UN launches record $51.5 billion humanitarian appeal for 2023

ByOffice for the Coordination of Humanitarian Affairs

UN launches record $51.5 billion humanitarian appeal for 2023

Next year will set another record for humanitarian relief requirements, with 339 million people in need of assistance in 69 countries, an increase of 65 million people compared to the same time last year, the United Nations and partner organizations said.

The estimated cost of the humanitarian response going into 2023 is US$51.5 billion, a 25 percent increase compared to the beginning of 2022.

“Humanitarian needs are shockingly high, as this year’s extreme events are spilling into 2023,” said the Emergency Relief Coordinator, Martin Griffiths. “Lethal droughts and floods are wreaking havoc in communities from Pakistan to the Horn of Africa. The war in Ukraine has turned a part of Europe into a battlefield. More than 100 million people are now displaced worldwide. And all of this on top of the devastation left by the pandemic among the world’s poorest. For people on the brink, this appeal is a lifeline. For the international community, it is a strategy to make good on the pledge to leave no one behind.”

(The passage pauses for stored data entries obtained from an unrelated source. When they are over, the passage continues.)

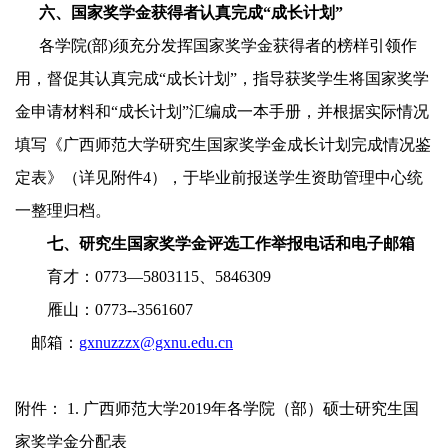
六
、国家奖学金获得者
认真完成
“成长计划”
各学院
(部)
须
充分发挥
国家奖学金获得者
的榜样引领作
用，督促其
认真完成
“成长计划”，指导获奖学生将国家奖学
金申请材料和“成长计划”汇编成一本手册，
并
根据实际情况
填写《广西师范大学研究生国家奖学金成长计划完成情况鉴
定表》
（详见附件
4
）
，于
毕业前
报送学生资助管理中心统
一整理归档
。
七
、研究生国家奖学金
评选
工作举报电话
和电子邮箱
育才：
0773
—
5803115、
5846309
雁山：
0773--
3561607
邮箱：
gxnuzzzx@gxnu.edu.cn
附件：
1.
广西师范大学
201
9
年各学院（部）硕士研究生国
家奖学金分配表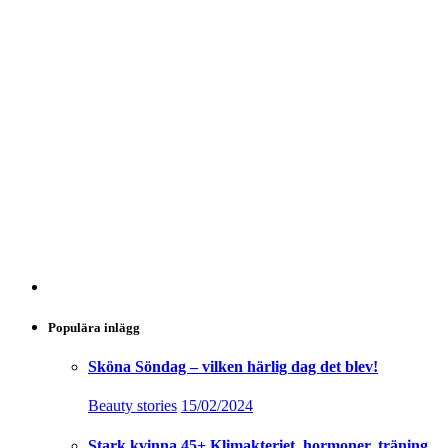
Health stories
28/11/2023
Träningsinkontinens – hjälp jag kissar på mig!
Health stories
05/12/2020
Tre grymma magövningar – Maghjul, Hands up &
Båten
Övningar
29/06/2020
Rekommenderade kosttillskott för kvinnor 40 – 60
år
Hälsa
21/06/2020
Träning 40+ Hälsocoachens 7 bästa råd för högt
blodtryck
Health stories
17/01/2020
Armhävning – Så gör du en korrekt armhävning
på tå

The 2023 Global Humanitarian Overview (GHO), launched by the UN in collaboration with nongovernmental organizations and other humanitarian partners, paints a stark picture of what lies ahead:

  • At least 222 million people in 53 countries will face acute food insecurity by the end of 2022. Forty-five million people in 37 countries risk starvation.
  • Public health is under pressure due to COVID-19, monkeypox, vectorborne diseases, and outbreaks of Ebola and cholera.
  • Climate change is driving up risks and vulnerability. By the end of the century, extreme heat could claim as many lives as cancer.
  • It will take four generations – 132 years – to achieve global gender parity. Globally, 388 million women and girls live in extreme poverty.

The response plans in the GHO detail how aid agencies working together around specific types of aid – including shelter, food, maternal health, child nutrition, and protection – can save and support the lives of a combined 230 million people worldwide.